Summary • Algorithms of nucleotide diversity estimates and other measures of genetic divergence for the two genes Cyt-b (cytochrome b) and Co-1 (cytochrome oxidase 1) are analyzed. Based on the theory and algorithms of distance estimates on DNA sequences, as well as on the observed distance values retrieved from literature, it is recommended for realistic tree building to use a specific nucleotide substitution model from at least 56 available. Using a database of p-distances and similar measures gathered from published sources and GenBank sequences, genetic divergence of populations (1) and taxa of different rank, such as subspecies, semispecies or/and sibling species (2), species within a genus (3), species from different genera within a family (4), and species from separate families within an order (5) have been compared. • Distance data for 20,731 species reveal various and increasing levels of genetic divergence of the sequences of the two genes, Cyt-b and Co-1 (cytochrome b, and cytochrome c oxidase subunit 1), in the five groups compared.

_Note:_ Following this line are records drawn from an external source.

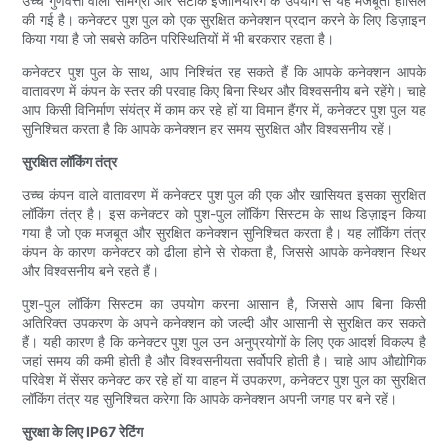
उच्च गुणवत्ता वाली सामग्री और सटीक इंजीनियरिंग के उपयोग से यह मजबूती हासिल
की गई है। कनेक्टर पुश पुल को एक सुरक्षित कनेक्शन प्रदान करने के लिए डिज़ाइन
किया गया है जो सबसे कठिन परिस्थितियों में भी बरकरार रहता है।
कनेक्टर पुश पुल के साथ, आप निश्चिंत रह सकते हैं कि आपके कनेक्शन आपके
वातावरण में कंपन के स्तर की परवाह किए बिना स्थिर और विश्वसनीय बने रहेंगे। चाहे
आप किसी विनिर्माण संयंत्र में काम कर रहे हों या विमान हैंगर में, कनेक्टर पुश पुल यह
सुनिश्चित करता है कि आपके कनेक्शन हर समय सुरक्षित और विश्वसनीय रहें।
सुरक्षित लॉकिंग तंत्र
उच्च कंपन वाले वातावरण में कनेक्टर पुश पुल की एक और खासियत इसका सुरक्षित
लॉकिंग तंत्र है। इस कनेक्टर को पुश-पुल लॉकिंग सिस्टम के साथ डिज़ाइन किया
गया है जो एक मजबूत और सुरक्षित कनेक्शन सुनिश्चित करता है। यह लॉकिंग तंत्र
कंपन के कारण कनेक्टर को ढीला होने से रोकता है, जिससे आपके कनेक्शन स्थिर
और विश्वसनीय बने रहते हैं।
पुश-पुल लॉकिंग सिस्टम का उपयोग करना आसान है, जिससे आप बिना किसी
अतिरिक्त उपकरण के अपने कनेक्शन को जल्दी और आसानी से सुरक्षित कर सकते
हैं। यही कारण है कि कनेक्टर पुश पुल उन अनुप्रयोगों के लिए एक आदर्श विकल्प है
जहां समय की कमी होती है और विश्वसनीयता सर्वोपरि होती है। चाहे आप औद्योगिक
परिवेश में सेंसर कनेक्ट कर रहे हों या वाहन में उपकरण, कनेक्टर पुश पुल का सुरक्षित
लॉकिंग तंत्र यह सुनिश्चित करेगा कि आपके कनेक्शन अपनी जगह पर बने रहें।
सुरक्षा के लिए IP67 रेटिंग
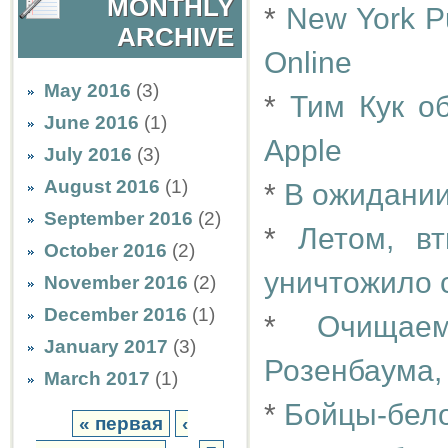
MONTHLY
*
New York Pu
ARCHIVE
Online
May 2016
(3)
*
Тим Кук о
June 2016
(1)
Apple
July 2016
(3)
August 2016
(1)
*
В ожидании
September 2016
(2)
*
Летом, в
October 2016
(2)
уничтожило 
November 2016
(2)
December 2016
(1)
*
Очищаем
January 2017
(3)
Розенбаума,
March 2017
(1)
*
Бойцы-бело
« первая
‹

Mean unweighted scores of p-distances for five groups are: Cyt-b (1) 1.38±0.30, (2) 5.10±0.91, (3) 10.31±0.93, (4) 17.86±1.36, (5) 26.36±3.88 and Co-1 (1) 0.89±0.16, (2) 3.78±1.18, (3) 11.06±0.53, (4) 16.60±0.69, (5) 20.57±0.40. The estimates show good correspondence with other analyses. • Differences in divergence between the genes themselves at the five hierarchical levels were also found. This conforms to the ample evidence showing different and nonuniform evolution rates of these and other genes and their various regions. The results of the analysis of the nucleotide divergence within species and higher taxa of animals are (1) in a good agreement with previous results and showed the stability of a general trend, and (2) suggest that a phyletic evolution in animals prevails at the molecular level, and speciation mainly corresponds to the geographic mode (type D1) that well fails in a frame of the Biological Species Concept (BSC). The prevalence of the D1 speciation mode and the BSC does not mean that other modes are absent and concepts are invalid. It is shown how we can recognize speciation modes formally with the operational genetic criteria.